→ **DATA BELOW**
________________________

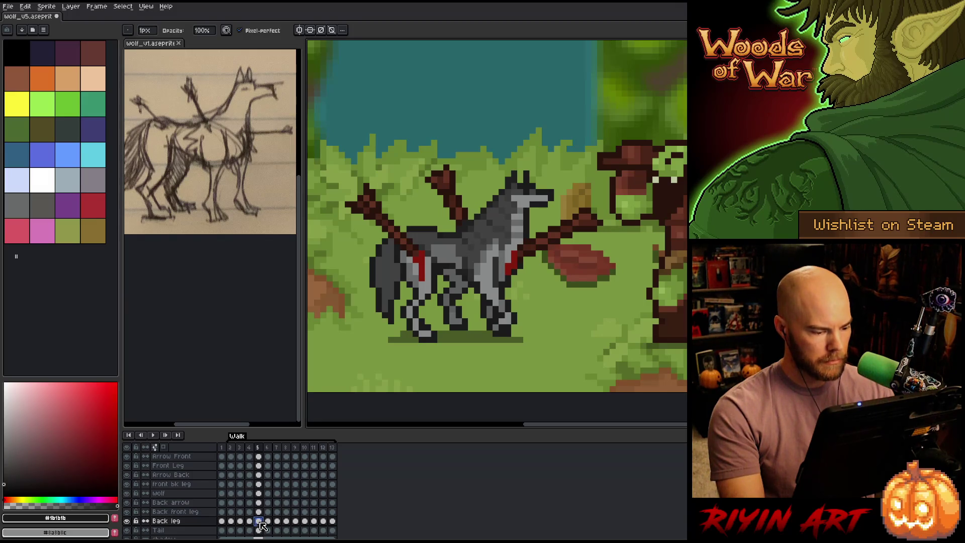
Step: In Back leg frame 6, marquee-select the legs, drag them into a new stride, commit and deselect
{"action": "left_click", "coordinate": [269, 523]}
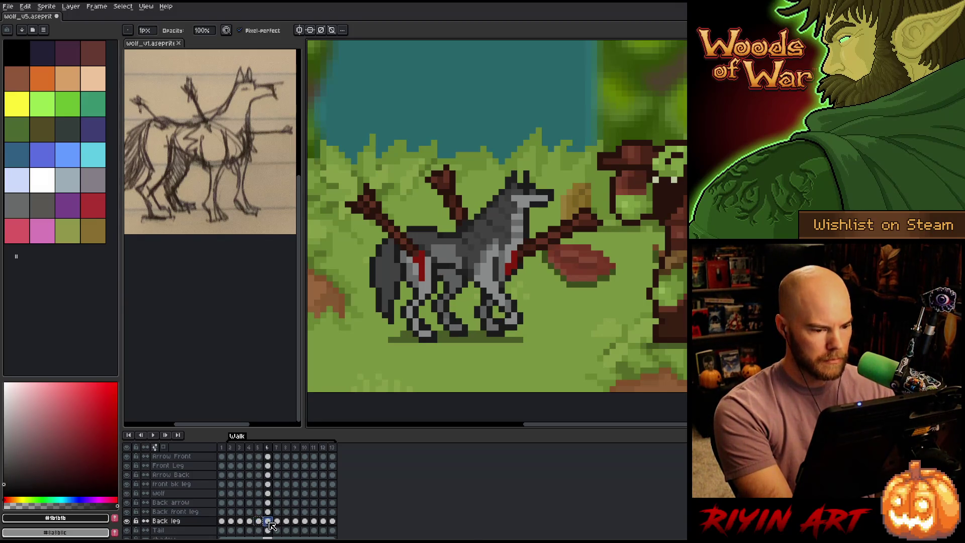
{"action": "key", "text": "comma"}
{"action": "key", "text": "period"}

________________________

→ **HOW TO COMPLETE THIS TASK**
Pictures in the data above should not be copied; transcribe everything else exactly.

→ **REPLY**
Step: In Back leg frame 6, marquee-select the legs, drag them into a new stride, commit and deselect
{"action": "left_click", "coordinate": [269, 523]}
{"action": "key", "text": "comma"}
{"action": "key", "text": "period"}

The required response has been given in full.